> Exercise details: Please reproduce the text lines from all of the material below word for word, without the pictures.

> Provided records:
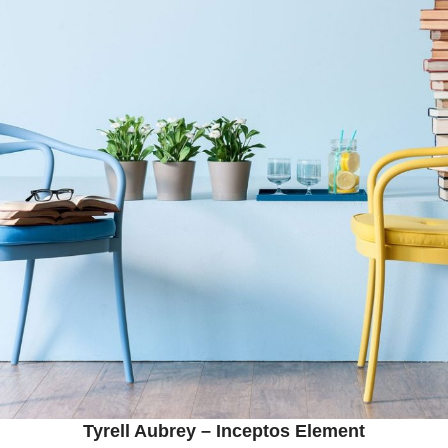
Tyrell Aubrey – Inceptos Element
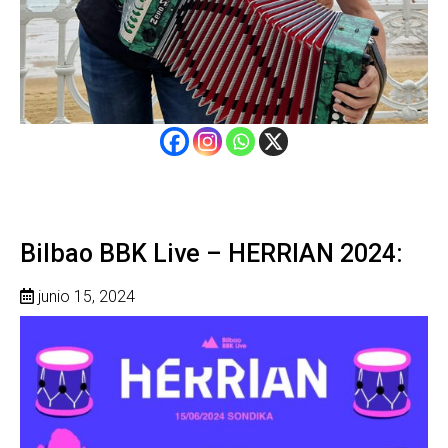
Bilbao BBK Live – HERRIAN 2024:
junio 15, 2024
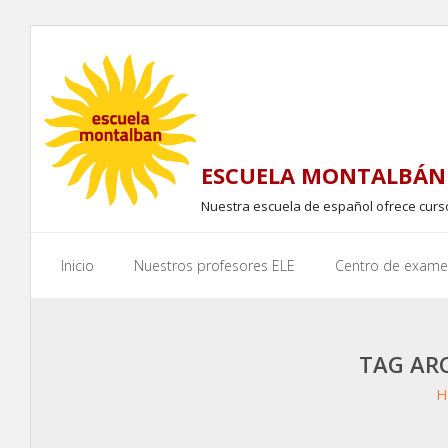
Skip
to
content
ESCUELA MONTALBÁN 
Nuestra escuela de español ofrece cur
Inicio
Nuestros profesores ELE
Centro de exam
TAG AR
H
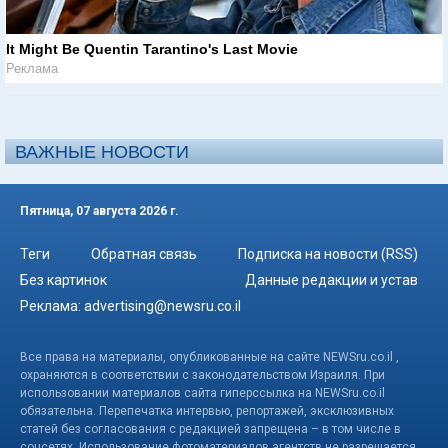
It Might Be Quentin Tarantino's Last Movie
Реклама
ВАЖНЫЕ НОВОСТИ
Пятница, 07 августа 2026 г.
Теги
Обратная связь
Подписка на новости (RSS)
Без картинок
Данные редакции и устав
Реклама:
advertising@newsru.co.il
Все права на материалы, опубликованные на сайте NEWSru.co.il ,
охраняются в соответствии с законодательством Израиля. При
использовании материалов сайта гиперссылка на NEWSru.co.il
обязательна. Перепечатка интервью, репортажей, эксклюзивных
статей без согласования с редакцией запрещена – в том числе в
соцсетях. Использование фотоматериалов агентств не разрешается.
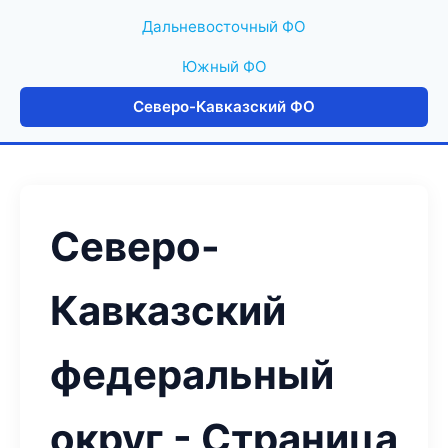
Дальневосточный ФО
Южный ФО
Северо-Кавказский ФО
Северо-
Кавказский
федеральный
округ - Страница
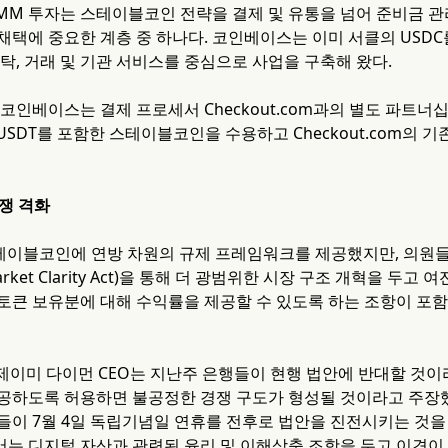
MM 투자는 스테이블코인 전략을 결제 및 유통을 넘어 준비금 관
채택에 중요한 계층 중 하나다. 코인베이스는 이미 서클의 USD
탁, 거래 및 기관 서비스를 중심으로 사업을 구축해 왔다.
코인베이스는 결제 프로세서 Checkout.com과의 별도 파트너십
 USDT를 포함한 스테이블코인을 수용하고 Checkout.com의 
논쟁 격화
 스테이블코인에 연방 차원의 규제 프레임워크를 제공했지만, 의원
et Market Clarity Act)을 통해 더 광범위한 시장 구조 개혁을
토큰 보유분에 대해 수익률을 제공할 수 있도록 하는 조항이 포
 제이미 다이먼 CEO는 지난주 은행들이 현행 법안에 반대할 것
공하도록 허용하면 불공정한 경쟁 구도가 형성될 것이라고 주장했
들이 7월 4일 독립기념일 연휴를 전후로 법안을 진전시키는 것을 
는 디지털 자산과 관련된 윤리 및 이해상충 조항을 두고 이견이 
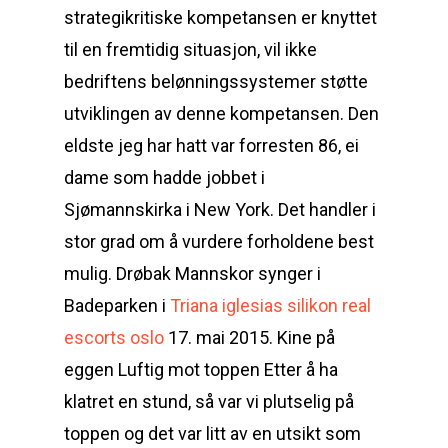
strategikritiske kompetansen er knyttet
til en fremtidig situasjon, vil ikke
bedriftens belønningssystemer støtte
utviklingen av denne kompetansen. Den
eldste jeg har hatt var forresten 86, ei
dame som hadde jobbet i
Sjømannskirka i New York. Det handler i
stor grad om å vurdere forholdene best
mulig. Drøbak Mannskor synger i
Badeparken i
Triana iglesias silikon real
escorts oslo
17. mai 2015. Kine på
eggen Luftig mot toppen Etter å ha
klatret en stund, så var vi plutselig på
toppen og det var litt av en utsikt som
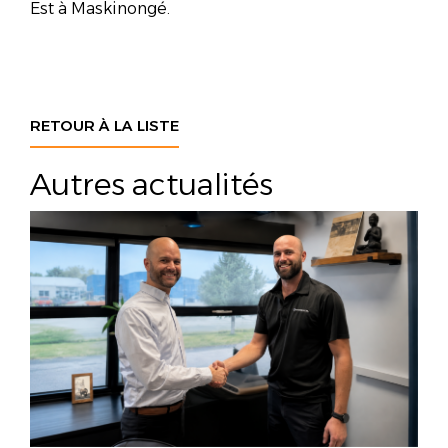
Est à Maskinongé.
RETOUR À LA LISTE
Autres actualités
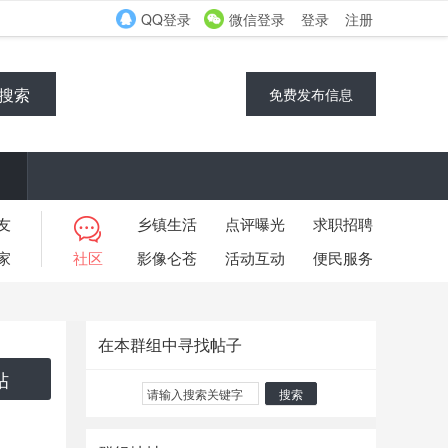
QQ登录
微信登录
登录
注册
搜索
免费发布信息
友
乡镇生活
点评曝光
求职招聘
家
社区
影像仑苍
活动互动
便民服务
在本群组中寻找帖子
帖
搜索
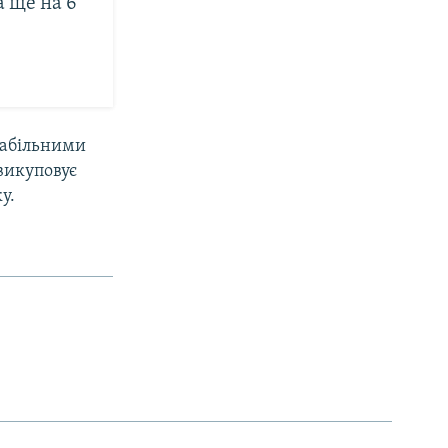
 ще на 6
табільними
викуповує
у.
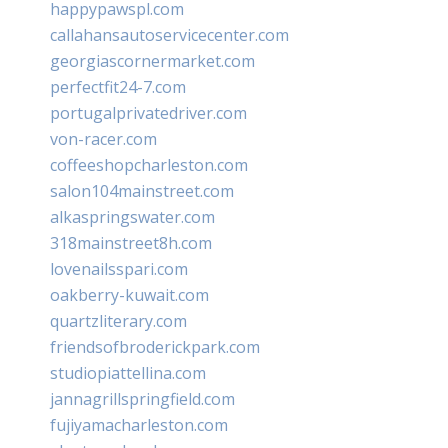
happypawspl.com
callahansautoservicecenter.com
georgiascornermarket.com
perfectfit24-7.com
portugalprivatedriver.com
von-racer.com
coffeeshopcharleston.com
salon104mainstreet.com
alkaspringswater.com
318mainstreet8h.com
lovenailsspari.com
oakberry-kuwait.com
quartzliterary.com
friendsofbroderickpark.com
studiopiattellina.com
jannagrillspringfield.com
fujiyamacharleston.com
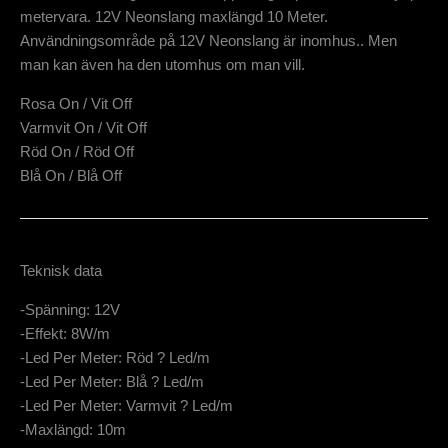
metervara. 12V Neonslang maxlängd 10 Meter.
Användningsområde på 12V Neonslang är inomhus.. Men
man kan även ha den utomhus om man vill.
Rosa On / Vit Off
Varmvit On / Vit Off
Röd On / Röd Off
Blå On / Blå Off
Teknisk data
-Spänning: 12V
-Effekt: 8W/m
-Led Per Meter: Röd ? Led/m
-Led Per Meter: Blå ? Led/m
-Led Per Meter: Varmvit ? Led/m
-Maxlängd: 10m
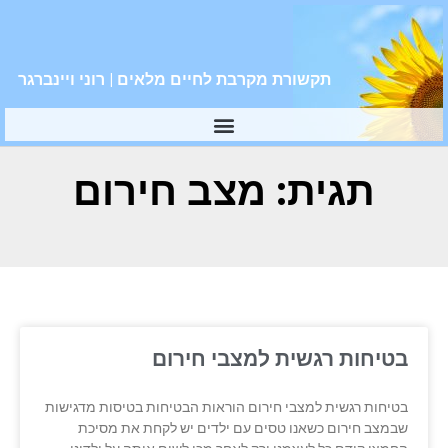
תקשורת מקרבת לחיים מלאים | רוני ויינברגר
תגית: מצב חירום
בטיחות רגשית למצבי חירום
בטיחות רגשית למצבי חירום הוראות הבטיחות בטיסות מדגישות
שבמצב חירום כשאנו טסים עם ילדים יש לקחת את מסיכת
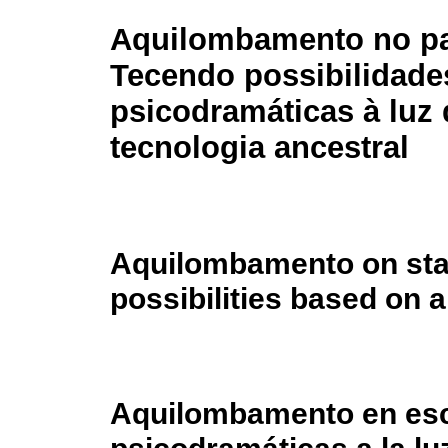
Aquilombamento no pa
Tecendo possibilidade
psicodramáticas à luz
tecnologia ancestral
Aquilombamento on sta
possibilities based on 
Aquilombamento en esce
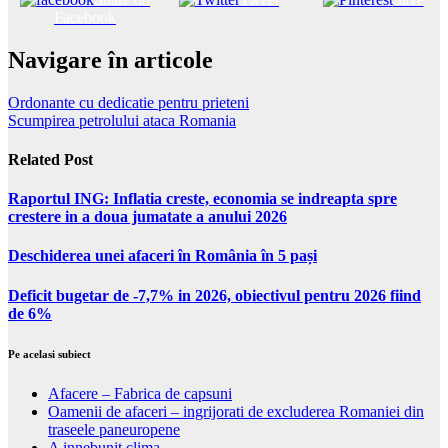
Facebook
Navigare în articole
Ordonante cu dedicatie pentru prieteni
Scumpirea petrolului ataca Romania
Related Post
Raportul ING: Inflatia creste, economia se indreapta spre
crestere in a doua jumatate a anului 2026
Deschiderea unei afaceri în România în 5 pași
Deficit bugetar de -7,7% in 2026, obiectivul pentru 2026 fiind
de 6%
Pe acelasi subiect
Afacere – Fabrica de capsuni
Oamenii de afaceri – ingrijorati de excluderea Romaniei din
traseele paneuropene
A innebunit clima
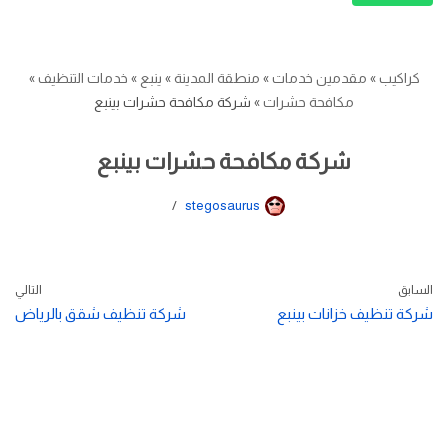
كراكيب
»
مقدمين خدمات
»
منطقة المدينة
»
ينبع
»
خدمات التنظيف
»
مكافحة حشرات
»
شركة مكافحة حشرات بينبع
شركة مكافحة حشرات بينبع
stegosaurus
السابق
التالي
شركة تنظيف خزانات بينبع
شركة تنظيف شقق بالرياض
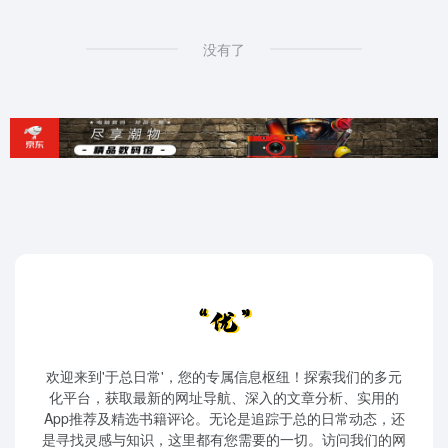
没有了
欢迎来到'于总日常'，您的专属信息枢纽！探索我们的多元
化平台，获取最新的网址导航、深入的文章分析、实用的
App推荐及精选书籍评论。无论是追踪于总的日常动态，还
是寻找灵感与知识，这里都有您需要的一切。访问我们的网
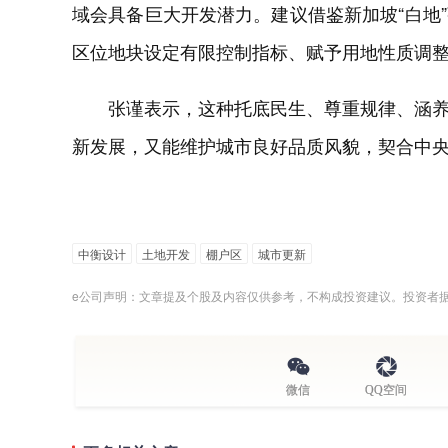
域会具备巨大开发潜力。建议借鉴新加坡“白地
区位地块设定有限控制指标、赋予用地性质调
张谨表示，这种托底民生、尊重规律、涵
新发展，又能维护城市良好品质风貌，契合中央
中衡设计
土地开发
棚户区
城市更新
e公司声明：文章提及个股及内容仅供参考，不构成投资建议。投资者
微信
QQ空间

> Output:
Tyrell Aubrey – Inceptos Element
Bilbao BBK Live – HERRIAN 2024:
junio 15, 2024
Skip
to
content
ESCUELA MONTALBÁN 
Nuestra escuela de español ofrece cur
Inicio
Nuestros profesores ELE
Centro de exam
TAG AR
H
It Might Be Quentin Tarantino's Last Movie
Реклама
ВАЖНЫЕ НОВОСТИ
Пятница, 07 августа 2026 г.
Теги
Обратная связь
Подписка на новости (RSS)
Без картинок
Данные редакции и устав
Реклама:
advertising@newsru.co.il
Все права на материалы, опубликованные на сайте NEWSru.co.il ,
охраняются в соответствии с законодательством Израиля. При
использовании материалов сайта гиперссылка на NEWSru.co.il
обязательна. Перепечатка интервью, репортажей, эксклюзивных
статей без согласования с редакцией запрещена – в том числе в
соцсетях. Использование фотоматериалов агентств не разрешается.
Дальневосточный ФО
Южный ФО
Северо-Кавказский ФО
Северо-
Кавказский
федеральный
округ - Страница
MM 투자는 스테이블코인 전략을 결제 및 유통을 넘어 준비금 관
채택에 중요한 계층 중 하나다. 코인베이스는 이미 서클의 USD
탁, 거래 및 기관 서비스를 중심으로 사업을 구축해 왔다.
코인베이스는 결제 프로세서 Checkout.com과의 별도 파트너십
 USDT를 포함한 스테이블코인을 수용하고 Checkout.com의 
논쟁 격화
 스테이블코인에 연방 차원의 규제 프레임워크를 제공했지만, 의원
et Market Clarity Act)을 통해 더 광범위한 시장 구조 개혁을
토큰 보유분에 대해 수익률을 제공할 수 있도록 하는 조항이 포
 제이미 다이먼 CEO는 지난주 은행들이 현행 법안에 반대할 것
공하도록 허용하면 불공정한 경쟁 구도가 형성될 것이라고 주장했
들이 7월 4일 독립기념일 연휴를 전후로 법안을 진전시키는 것을 
는 디지털 자산과 관련된 윤리 및 이해상충 조항을 두고 이견이 
strategikritiske kompetansen er knyttet
til en fremtidig situasjon, vil ikke
bedriftens belønningssystemer støtte
utviklingen av denne kompetansen. Den
eldste jeg har hatt var forresten 86, ei
dame som hadde jobbet i
Sjømannskirka i New York. Det handler i
stor grad om å vurdere forholdene best
mulig. Drøbak Mannskor synger i
Badeparken i
Triana iglesias silikon real
escorts oslo
17. mai 2015. Kine på
eggen Luftig mot toppen Etter å ha
klatret en stund, så var vi plutselig på
toppen og det var litt av en utsikt som
Est à Maskinongé.
RETOUR À LA LISTE
Autres actualités
QQ登录
微信登录
登录
注册
搜索
免费发布信息
友
乡镇生活
点评曝光
求职招聘
家
社区
影像仑苍
活动互动
便民服务
在本群组中寻找帖子
帖
搜索
 ще на 6
табільними
викуповує
у.
happypawspl.com
callahansautoservicecenter.com
georgiascornermarket.com
perfectfit24-7.com
portugalprivatedriver.com
von-racer.com
coffeeshopcharleston.com
salon104mainstreet.com
alkaspringswater.com
318mainstreet8h.com
lovenailsspari.com
oakberry-kuwait.com
quartzliterary.com
friendsofbroderickpark.com
studiopiattellina.com
jannagrillspringfield.com
fujiyamacharleston.com
metervara. 12V Neonslang maxlängd 10 Meter.
Användningsområde på 12V Neonslang är inomhus.. Men
man kan även ha den utomhus om man vill.
Rosa On / Vit Off
Varmvit On / Vit Off
Röd On / Röd Off
Blå On / Blå Off
Teknisk data
-Spänning: 12V
-Effekt: 8W/m
-Led Per Meter: Röd ? Led/m
-Led Per Meter: Blå ? Led/m
-Led Per Meter: Varmvit ? Led/m
-Maxlängd: 10m
תקשורת מקרבת לחיים מלאים | רוני ויינברגר
תגית: מצב חירום
בטיחות רגשית למצבי חירום
בטיחות רגשית למצבי חירום הוראות הבטיחות בטיסות מדגישות
שבמצב חירום כשאנו טסים עם ילדים יש לקחת את מסיכת
Aquilombamento no pa
Tecendo possibilidade
psicodramáticas à luz
tecnologia ancestral
Aquilombamento on sta
possibilities based on 
Aquilombamento en esce
Facebook
Navigare în articole
Ordonante cu dedicatie pentru prieteni
Scumpirea petrolului ataca Romania
Related Post
Raportul ING: Inflatia creste, economia se indreapta spre
crestere in a doua jumatate a anului 2026
Deschiderea unei afaceri în România în 5 pași
Deficit bugetar de -7,7% in 2026, obiectivul pentru 2026 fiind
de 6%
Pe acelasi subiect
Afacere – Fabrica de capsuni
Oamenii de afaceri – ingrijorati de excluderea Romaniei din
traseele paneuropene
A innebunit clima
كراكيب
»
مقدمين خدمات
»
منطقة المدينة
»
ينبع
»
خدمات التنظيف
»
مكافحة حشرات
»
شركة مكافحة حشرات بينبع
شركة مكافحة حشرات بينبع
stegosaurus
السابق
التالي
شركة تنظيف خزانات بينبع
شركة تنظيف شقق بالرياض
没有了
欢迎来到'于总日常'，您的专属信息枢纽！探索我们的多元
化平台，获取最新的网址导航、深入的文章分析、实用的
App推荐及精选书籍评论。无论是追踪于总的日常动态，还
是寻找灵感与知识，这里都有您需要的一切。访问我们的网
域会具备巨大开发潜力。建议借鉴新加坡“白地
区位地块设定有限控制指标、赋予用地性质调
张谨表示，这种托底民生、尊重规律、涵
新发展，又能维护城市良好品质风貌，契合中央
中衡设计
土地开发
棚户区
城市更新
e公司声明：文章提及个股及内容仅供参考，不构成投资建议。投资者
微信
QQ空间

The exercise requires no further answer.